— READING PASSAGE —
==================================================

Tuesday, August 30, 2011

Why is the difference between du and df output?

# df –h /apps
/dev/mapper/datavg-lv01 70G 60G 10G /apps
# du –sh /apps
/apps 50G

If the files are deleted (by rm command) while they are being opened or used by a Linux program / process, the evil of “open file descriptor” problem arises and confuse the Linux file system on reporting the real figure of used disk space or free disk space available.
In order to resolve the fake “disk space full” problem, i.e. to reclaim “used disk space”, you need to kill or terminate the “defunct process” - in this case, the rm command that turns to be defunct process while the files are being used.
Once these defunct processes are terminated, the “open file descriptor” problem will be resolved, and both the du and df commands will agree to report the real file system used disk space or free disk space!
How to find out and terminate or kill the defunct processes that cause open file descriptor problem, in order to resolve the difference of used disk space in du and df command?
For this particular scenario, the lsof command (list open file command) is great to show light:
lsof | grep "deleted" or
lsof | grep "/apps" (rather long and messy)
and look for Linux process ID in second column of the lsof command output. The seventh column is the size of file being “deleted” (but not success and turns out to be defunct process).

How to recreate the “open file descriptor” problem that causes the difference of used disk space reported by df and du command?
  1. Create one 500MB file in my /home file system:
dd if=/dev/zero of=/home/lokams bs=1024 count=500000
  1. Run md5 checksum against the 500MB file with md5sum command:
md5sum /home/lokams
  1. Now, open another session and remove the /home/lokams file while md5sum still computing its md5 checksum:
rm /home/lokams
  1. Now, both the Linux df and du commands will report different used disk space or free disk space, that caused by “open file descriptor” problem:
df -h; du -h --max-depth=1 /home

==================================================

— DATA FOR ANALYSIS —
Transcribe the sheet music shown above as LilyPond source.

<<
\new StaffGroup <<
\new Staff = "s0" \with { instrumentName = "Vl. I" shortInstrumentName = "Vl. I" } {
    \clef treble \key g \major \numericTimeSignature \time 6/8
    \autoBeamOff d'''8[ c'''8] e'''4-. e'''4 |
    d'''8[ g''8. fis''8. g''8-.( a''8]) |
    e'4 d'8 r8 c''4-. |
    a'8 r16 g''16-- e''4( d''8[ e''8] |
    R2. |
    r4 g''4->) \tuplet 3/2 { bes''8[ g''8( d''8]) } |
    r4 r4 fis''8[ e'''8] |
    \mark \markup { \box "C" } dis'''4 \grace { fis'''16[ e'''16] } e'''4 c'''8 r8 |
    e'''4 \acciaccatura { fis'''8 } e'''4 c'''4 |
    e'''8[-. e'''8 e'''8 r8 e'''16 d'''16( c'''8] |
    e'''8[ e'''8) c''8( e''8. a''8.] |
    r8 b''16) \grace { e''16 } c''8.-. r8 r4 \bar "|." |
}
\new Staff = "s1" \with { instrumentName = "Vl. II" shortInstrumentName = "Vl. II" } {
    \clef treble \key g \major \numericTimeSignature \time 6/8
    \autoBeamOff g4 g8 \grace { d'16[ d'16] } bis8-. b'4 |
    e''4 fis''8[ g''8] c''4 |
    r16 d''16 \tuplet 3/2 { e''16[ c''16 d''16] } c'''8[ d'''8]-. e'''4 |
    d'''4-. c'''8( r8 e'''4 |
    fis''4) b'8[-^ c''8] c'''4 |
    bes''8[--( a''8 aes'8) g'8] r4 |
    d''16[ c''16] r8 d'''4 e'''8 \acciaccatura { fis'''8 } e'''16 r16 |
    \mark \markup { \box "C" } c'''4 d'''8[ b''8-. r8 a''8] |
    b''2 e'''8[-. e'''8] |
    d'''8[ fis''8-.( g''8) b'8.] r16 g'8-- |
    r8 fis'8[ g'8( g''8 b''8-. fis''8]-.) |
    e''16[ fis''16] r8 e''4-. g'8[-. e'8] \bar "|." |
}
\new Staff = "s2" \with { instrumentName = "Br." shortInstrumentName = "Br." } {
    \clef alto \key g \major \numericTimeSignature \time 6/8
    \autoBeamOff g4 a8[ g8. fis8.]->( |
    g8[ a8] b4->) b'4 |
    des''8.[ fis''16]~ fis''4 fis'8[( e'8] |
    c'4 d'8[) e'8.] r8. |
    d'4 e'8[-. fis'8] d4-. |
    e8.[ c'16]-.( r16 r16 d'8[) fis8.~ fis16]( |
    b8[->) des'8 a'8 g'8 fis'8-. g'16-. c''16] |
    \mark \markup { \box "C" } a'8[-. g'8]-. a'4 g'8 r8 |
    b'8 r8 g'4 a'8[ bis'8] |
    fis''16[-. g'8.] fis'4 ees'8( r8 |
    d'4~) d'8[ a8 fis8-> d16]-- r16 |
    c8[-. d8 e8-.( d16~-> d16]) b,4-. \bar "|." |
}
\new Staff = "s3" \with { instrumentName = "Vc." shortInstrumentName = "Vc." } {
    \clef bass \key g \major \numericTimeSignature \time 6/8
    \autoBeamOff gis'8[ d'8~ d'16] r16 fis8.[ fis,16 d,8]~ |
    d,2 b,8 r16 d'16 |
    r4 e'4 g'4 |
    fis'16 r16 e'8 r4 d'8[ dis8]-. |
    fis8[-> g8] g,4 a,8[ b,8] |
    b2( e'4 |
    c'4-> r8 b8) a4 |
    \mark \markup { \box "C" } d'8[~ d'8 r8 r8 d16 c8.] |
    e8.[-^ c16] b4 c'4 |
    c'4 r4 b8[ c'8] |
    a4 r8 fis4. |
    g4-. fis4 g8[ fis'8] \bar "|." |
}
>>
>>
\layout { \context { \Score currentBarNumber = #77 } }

==================================================

— EXERCISES —
(A) In the page about df and du, write out again the part that opens with the words containing "# df –h /apps" and closes with "disk space available.", substituting "unreleased file handle" for "open file descriptor".
(B) Answer these questions from the page about df and du:
(i) Which command does the page recommend for listing open files?
(ii) In the output of that command, which column holds the Linux process ID?
(iii) How large is the file created to recreate the problem?
The material has no connection to the page about df and du.

— ANSWERS TO THE TASKS —
(A)
# df –h /apps
/dev/mapper/datavg-lv01 70G 60G 10G /apps
# du –sh /apps
/apps 50G

If the files are deleted (by rm command) while they are being opened or used by a Linux program / process, the evil of “unreleased file handle” problem arises and confuse the Linux file system on reporting the real figure of used disk space or free disk space available.

(B)
(i) The lsof command.
(ii) The second column.
(iii) 500MB.